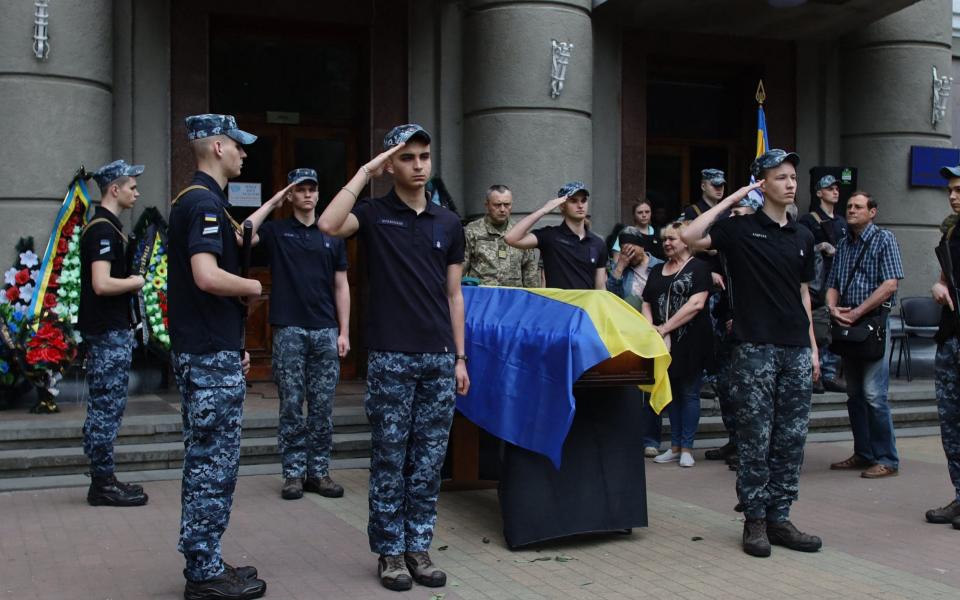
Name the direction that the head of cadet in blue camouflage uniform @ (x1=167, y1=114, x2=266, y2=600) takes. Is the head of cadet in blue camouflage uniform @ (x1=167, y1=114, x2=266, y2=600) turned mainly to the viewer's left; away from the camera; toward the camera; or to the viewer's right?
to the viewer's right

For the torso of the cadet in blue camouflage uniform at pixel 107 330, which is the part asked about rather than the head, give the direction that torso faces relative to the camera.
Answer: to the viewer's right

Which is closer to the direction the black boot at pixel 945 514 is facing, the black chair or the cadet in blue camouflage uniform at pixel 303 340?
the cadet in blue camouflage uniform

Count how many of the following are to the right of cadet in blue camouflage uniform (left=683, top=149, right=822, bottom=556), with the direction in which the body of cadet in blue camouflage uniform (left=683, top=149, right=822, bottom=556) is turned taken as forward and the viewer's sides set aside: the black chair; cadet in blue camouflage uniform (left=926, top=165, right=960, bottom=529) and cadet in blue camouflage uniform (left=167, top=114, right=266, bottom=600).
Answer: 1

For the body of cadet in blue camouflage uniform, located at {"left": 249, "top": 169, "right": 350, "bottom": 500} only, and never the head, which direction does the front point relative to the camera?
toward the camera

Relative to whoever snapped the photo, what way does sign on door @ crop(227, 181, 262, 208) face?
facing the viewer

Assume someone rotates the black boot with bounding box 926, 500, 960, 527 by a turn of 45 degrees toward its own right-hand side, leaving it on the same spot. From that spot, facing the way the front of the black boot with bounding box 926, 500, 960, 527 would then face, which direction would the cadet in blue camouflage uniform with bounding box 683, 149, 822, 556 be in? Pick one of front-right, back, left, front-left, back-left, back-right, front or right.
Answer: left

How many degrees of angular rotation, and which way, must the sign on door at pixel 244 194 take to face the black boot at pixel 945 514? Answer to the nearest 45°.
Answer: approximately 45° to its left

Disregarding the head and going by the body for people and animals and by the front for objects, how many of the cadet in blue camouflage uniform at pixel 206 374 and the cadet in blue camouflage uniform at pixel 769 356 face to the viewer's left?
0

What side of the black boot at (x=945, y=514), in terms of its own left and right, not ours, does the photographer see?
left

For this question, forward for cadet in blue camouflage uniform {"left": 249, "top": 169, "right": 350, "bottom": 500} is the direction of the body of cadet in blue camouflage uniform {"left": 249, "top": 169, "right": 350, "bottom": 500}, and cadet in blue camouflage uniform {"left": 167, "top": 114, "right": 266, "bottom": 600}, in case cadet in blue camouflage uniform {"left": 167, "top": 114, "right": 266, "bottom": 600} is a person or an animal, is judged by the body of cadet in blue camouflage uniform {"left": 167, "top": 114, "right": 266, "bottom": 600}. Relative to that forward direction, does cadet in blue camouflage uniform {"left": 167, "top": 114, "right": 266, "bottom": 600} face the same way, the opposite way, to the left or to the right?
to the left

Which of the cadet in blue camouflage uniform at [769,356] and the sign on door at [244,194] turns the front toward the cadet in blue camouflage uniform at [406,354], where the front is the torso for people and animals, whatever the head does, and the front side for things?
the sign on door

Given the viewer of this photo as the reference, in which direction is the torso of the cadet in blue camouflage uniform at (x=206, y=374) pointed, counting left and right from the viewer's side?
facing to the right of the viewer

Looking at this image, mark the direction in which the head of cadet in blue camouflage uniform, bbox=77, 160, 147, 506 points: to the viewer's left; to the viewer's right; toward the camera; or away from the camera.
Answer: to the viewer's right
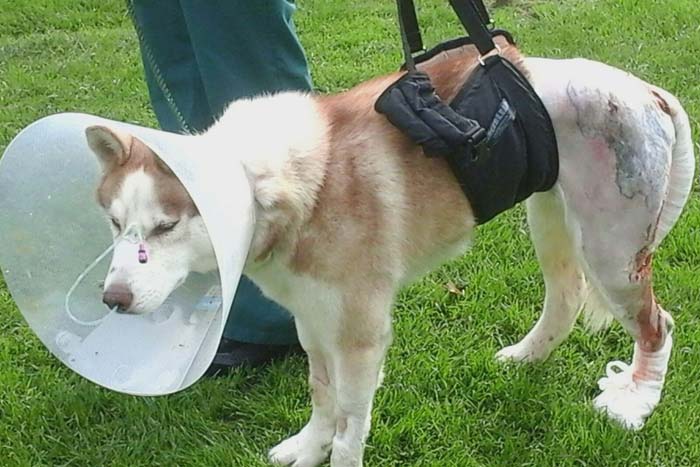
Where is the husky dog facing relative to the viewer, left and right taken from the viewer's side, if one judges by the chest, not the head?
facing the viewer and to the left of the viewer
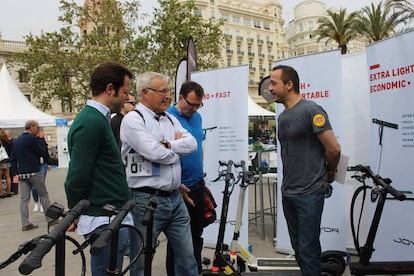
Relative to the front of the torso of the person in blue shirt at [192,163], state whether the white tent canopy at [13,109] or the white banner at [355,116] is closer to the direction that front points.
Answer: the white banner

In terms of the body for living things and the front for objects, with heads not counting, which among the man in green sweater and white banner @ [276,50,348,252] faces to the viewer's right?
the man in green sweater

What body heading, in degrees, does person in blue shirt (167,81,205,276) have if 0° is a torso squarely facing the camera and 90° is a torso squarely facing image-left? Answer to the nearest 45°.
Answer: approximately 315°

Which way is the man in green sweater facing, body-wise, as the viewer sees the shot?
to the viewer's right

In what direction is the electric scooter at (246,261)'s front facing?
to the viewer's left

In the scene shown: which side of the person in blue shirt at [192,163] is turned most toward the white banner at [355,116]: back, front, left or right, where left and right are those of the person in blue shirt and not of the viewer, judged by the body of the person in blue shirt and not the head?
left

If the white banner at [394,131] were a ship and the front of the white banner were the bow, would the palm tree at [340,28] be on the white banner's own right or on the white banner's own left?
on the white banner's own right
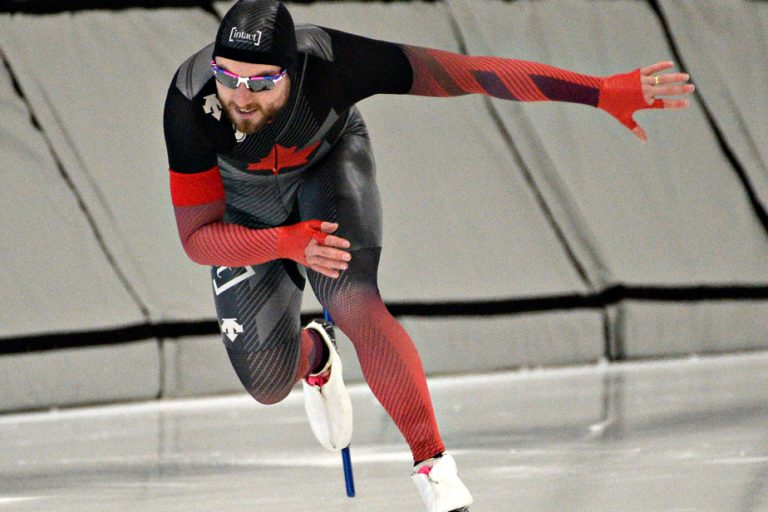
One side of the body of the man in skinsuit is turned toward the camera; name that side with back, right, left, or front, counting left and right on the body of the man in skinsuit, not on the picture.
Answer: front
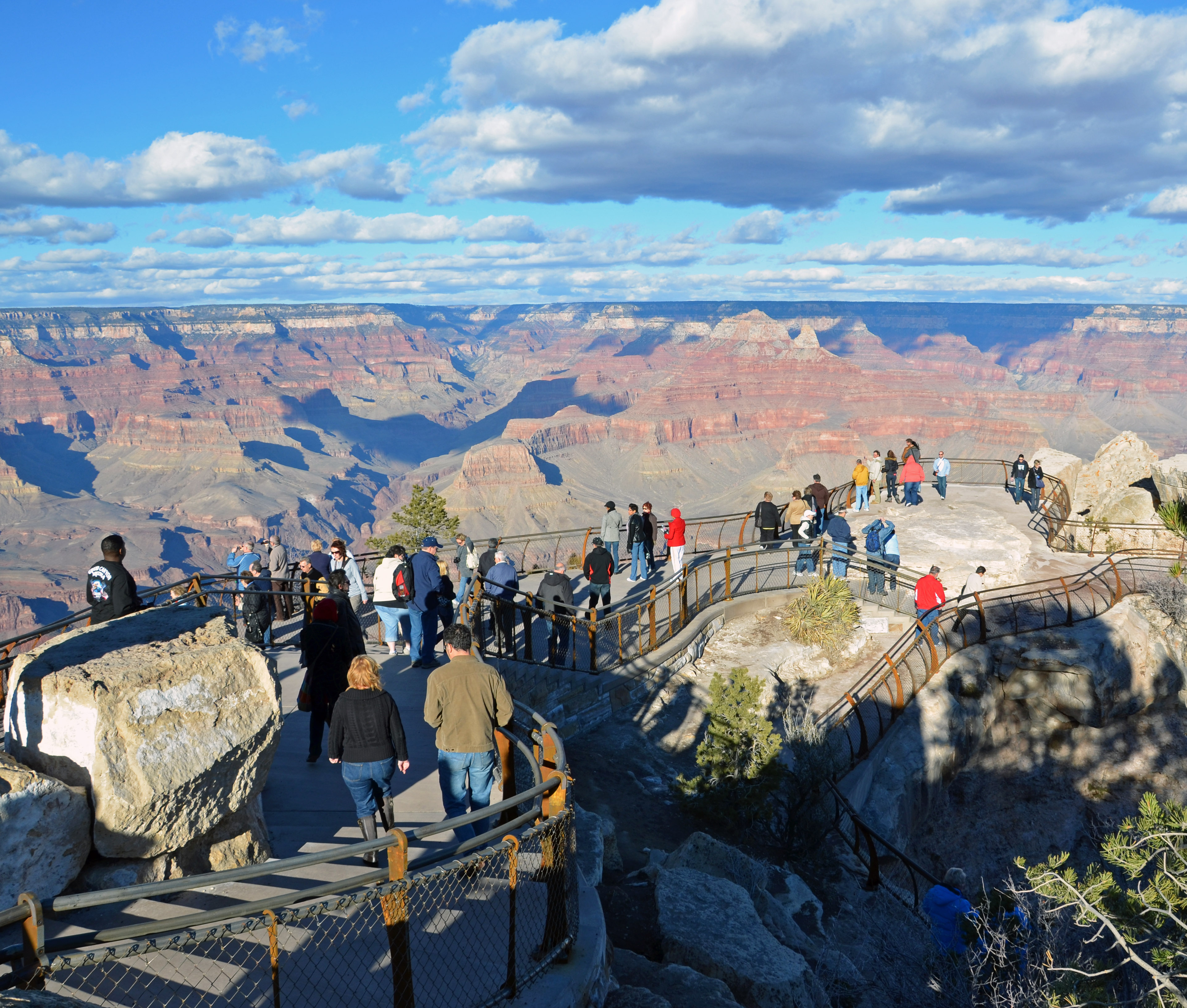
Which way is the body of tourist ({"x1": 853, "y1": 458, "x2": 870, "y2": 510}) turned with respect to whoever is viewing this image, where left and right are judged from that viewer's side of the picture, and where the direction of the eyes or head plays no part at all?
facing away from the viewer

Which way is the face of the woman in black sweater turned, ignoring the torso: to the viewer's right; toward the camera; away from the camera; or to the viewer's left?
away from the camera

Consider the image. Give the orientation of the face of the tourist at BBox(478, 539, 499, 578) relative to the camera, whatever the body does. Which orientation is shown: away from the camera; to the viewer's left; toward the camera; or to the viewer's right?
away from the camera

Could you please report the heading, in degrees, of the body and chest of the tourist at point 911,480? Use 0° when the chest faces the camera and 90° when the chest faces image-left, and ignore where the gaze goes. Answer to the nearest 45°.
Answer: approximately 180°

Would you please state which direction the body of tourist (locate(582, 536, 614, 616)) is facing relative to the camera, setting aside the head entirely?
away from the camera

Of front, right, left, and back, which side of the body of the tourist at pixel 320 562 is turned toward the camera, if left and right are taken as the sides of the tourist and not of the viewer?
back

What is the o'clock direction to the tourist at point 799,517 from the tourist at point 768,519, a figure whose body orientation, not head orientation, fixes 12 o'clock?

REQUIRED WORK: Write every record out again exactly; no pictures belong in the copy.

RESPONSE AREA:
Name the direction that the head of cadet in blue camouflage uniform @ (x1=167, y1=114, x2=266, y2=600) takes. Is the head of cadet in blue camouflage uniform @ (x1=167, y1=114, x2=266, y2=600) turned mainly to the viewer's left; away from the camera; toward the camera; or to the viewer's right?
to the viewer's right

For the torso of the cadet in blue camouflage uniform at pixel 107 330, which is the part asked about rather than the head, give the direction that torso faces relative to the camera.
Answer: to the viewer's right

Which is closer to the direction the black boot at pixel 945 514 is facing, the black chair or the cadet in blue camouflage uniform at pixel 303 340?
the cadet in blue camouflage uniform

Count how many of the following are to the right of cadet in blue camouflage uniform (left=683, top=149, right=822, bottom=556), with the direction in which the body of cadet in blue camouflage uniform (left=683, top=149, right=822, bottom=556) is turned taken as forward and the viewer's sides set aside: the black chair; cadet in blue camouflage uniform (left=926, top=165, right=960, bottom=529) and cadet in blue camouflage uniform (left=167, top=114, right=266, bottom=600).
Answer: 1

For the body of cadet in blue camouflage uniform, located at {"left": 249, "top": 169, "right": 350, "bottom": 500} only, and never the head, which direction does the front point relative to the camera?
toward the camera

Relative to whoever snapped the photo, what way does sign on door @ crop(227, 181, 262, 208) face?
facing the viewer

Assume someone rotates the black boot with bounding box 926, 500, 960, 527 by a turn of 45 degrees toward its own right-hand side, leaving it on the same spot. From that spot, facing the way the front of the black boot with bounding box 926, 500, 960, 527 would then face, which direction would the cadet in blue camouflage uniform with bounding box 683, 149, 822, 556 be in? Pick one of front-right, back, left, front-left, back-left, back-right, front or right.
Answer: left

How many degrees of angular rotation, and which way, must the sign on door at pixel 244 194 take to face the black boot at pixel 945 514? Answer to the nearest 45°.
Answer: approximately 45° to its left

Disregarding the head and going by the body for people and animals and by the front for objects, how many of the cadet in blue camouflage uniform at pixel 206 374 and the cadet in blue camouflage uniform at pixel 769 356 face to the viewer's left?
0

What side of the black boot at (x=945, y=514), in terms of its own left and right, not ours, does the photographer see?
left

For this question, forward for cadet in blue camouflage uniform {"left": 249, "top": 169, "right": 350, "bottom": 500} is the direction of the body of cadet in blue camouflage uniform {"left": 249, "top": 169, "right": 350, "bottom": 500}, and cadet in blue camouflage uniform {"left": 167, "top": 114, "right": 266, "bottom": 600}, in case cadet in blue camouflage uniform {"left": 167, "top": 114, "right": 266, "bottom": 600} is a person or an animal, is judged by the body of cadet in blue camouflage uniform {"left": 167, "top": 114, "right": 266, "bottom": 600}. Relative to that forward direction, does cadet in blue camouflage uniform {"left": 167, "top": 114, "right": 266, "bottom": 600} face the same way, the opposite way, to the left or to the right?
to the left

Which of the cadet in blue camouflage uniform at [769,356] and the sign on door at [244,194] turns the front toward the cadet in blue camouflage uniform at [406,354], where the front is the torso for people and animals, whatever the head does, and the front side for things?
the sign on door

Given the viewer of this photo as the reference, in which direction is the torso of the cadet in blue camouflage uniform at (x=206, y=374) pointed, counting left and right from the viewer's side?
facing to the right of the viewer

Looking at this image, mark the direction in which the head of cadet in blue camouflage uniform, bbox=77, 160, 147, 506 points: to the viewer's left; to the viewer's right; toward the camera; or away from the camera.
Answer: to the viewer's right
Where is the husky dog facing relative to the viewer, left and right taken from the viewer's side, if one judges by the chest, not the head?
facing the viewer and to the left of the viewer
Relative to the front of the torso of the person in blue shirt at [192,163], state whether the white tent canopy at [13,109] or the white banner at [355,116] is closer to the direction that front points.
Answer: the white banner

In terms of the body for living things and the front for objects, with heads not counting, which among the man in green sweater and white banner @ [276,50,348,252] faces to the viewer's right?
the man in green sweater

What body heading, in degrees, does person in blue shirt (167,81,205,276) have if 0° is a torso squarely facing the camera and 90° is a torso squarely facing image-left? Answer to the nearest 45°.
Answer: approximately 315°

Which way is the man in green sweater facing, body-wise, as the viewer sees the shot?
to the viewer's right

In what direction is the electric scooter at (246,261)'s front facing?
to the viewer's left

In the scene shown: which side of the person in blue shirt at [192,163] is turned most toward the white banner at [355,116]: back, front, left or right, where left and right are those of the person in blue shirt and not of the viewer, judged by the body of the person in blue shirt and not the head?
left

If the white banner at [394,131] were a ship and the front of the white banner were the bow, would the palm tree at [340,28] be on the white banner's own right or on the white banner's own left?
on the white banner's own right
One side of the body of the man in skinsuit is turned toward the camera; name that side with back, right, left, or front, counting left and right on the body of the man in skinsuit, not on the picture.
Answer: front
Which way is the body of tourist ({"x1": 853, "y1": 458, "x2": 870, "y2": 510}) turned with respect to whoever is viewing this image, where left and right are judged from that viewer's side of the picture, and where the direction of the eyes or head plays no part at all?
facing away from the viewer

Which way is the face of the woman in black sweater turned, ignoring the torso: to the viewer's right; toward the camera; away from the camera; or to the viewer's left?
away from the camera

Consider the image. Give the orientation of the face of the tourist at BBox(478, 539, 499, 578) relative to the camera, whatever the body does. Which orientation is shown: away from the camera; to the viewer's left; toward the camera; or to the viewer's right?
away from the camera

Could you please report the heading, in degrees, of the body and chest of the tourist at point 911,480? Use 0° when the chest faces the camera and 90° when the chest faces image-left, and ignore where the gaze goes. Answer to the nearest 45°.
Answer: approximately 180°

Would you please state which direction the body of tourist (locate(582, 536, 614, 616)) is facing relative to the camera, setting aside the head entirely?
away from the camera

Of front, right, left, and back, which side of the body of the tourist at pixel 320 562 is turned toward the camera, if left and right are taken as the sides of the tourist and not of the viewer?
back

What is the o'clock direction to the tourist at point 799,517 from the tourist at point 768,519, a figure whose body orientation, not head orientation, fixes 12 o'clock?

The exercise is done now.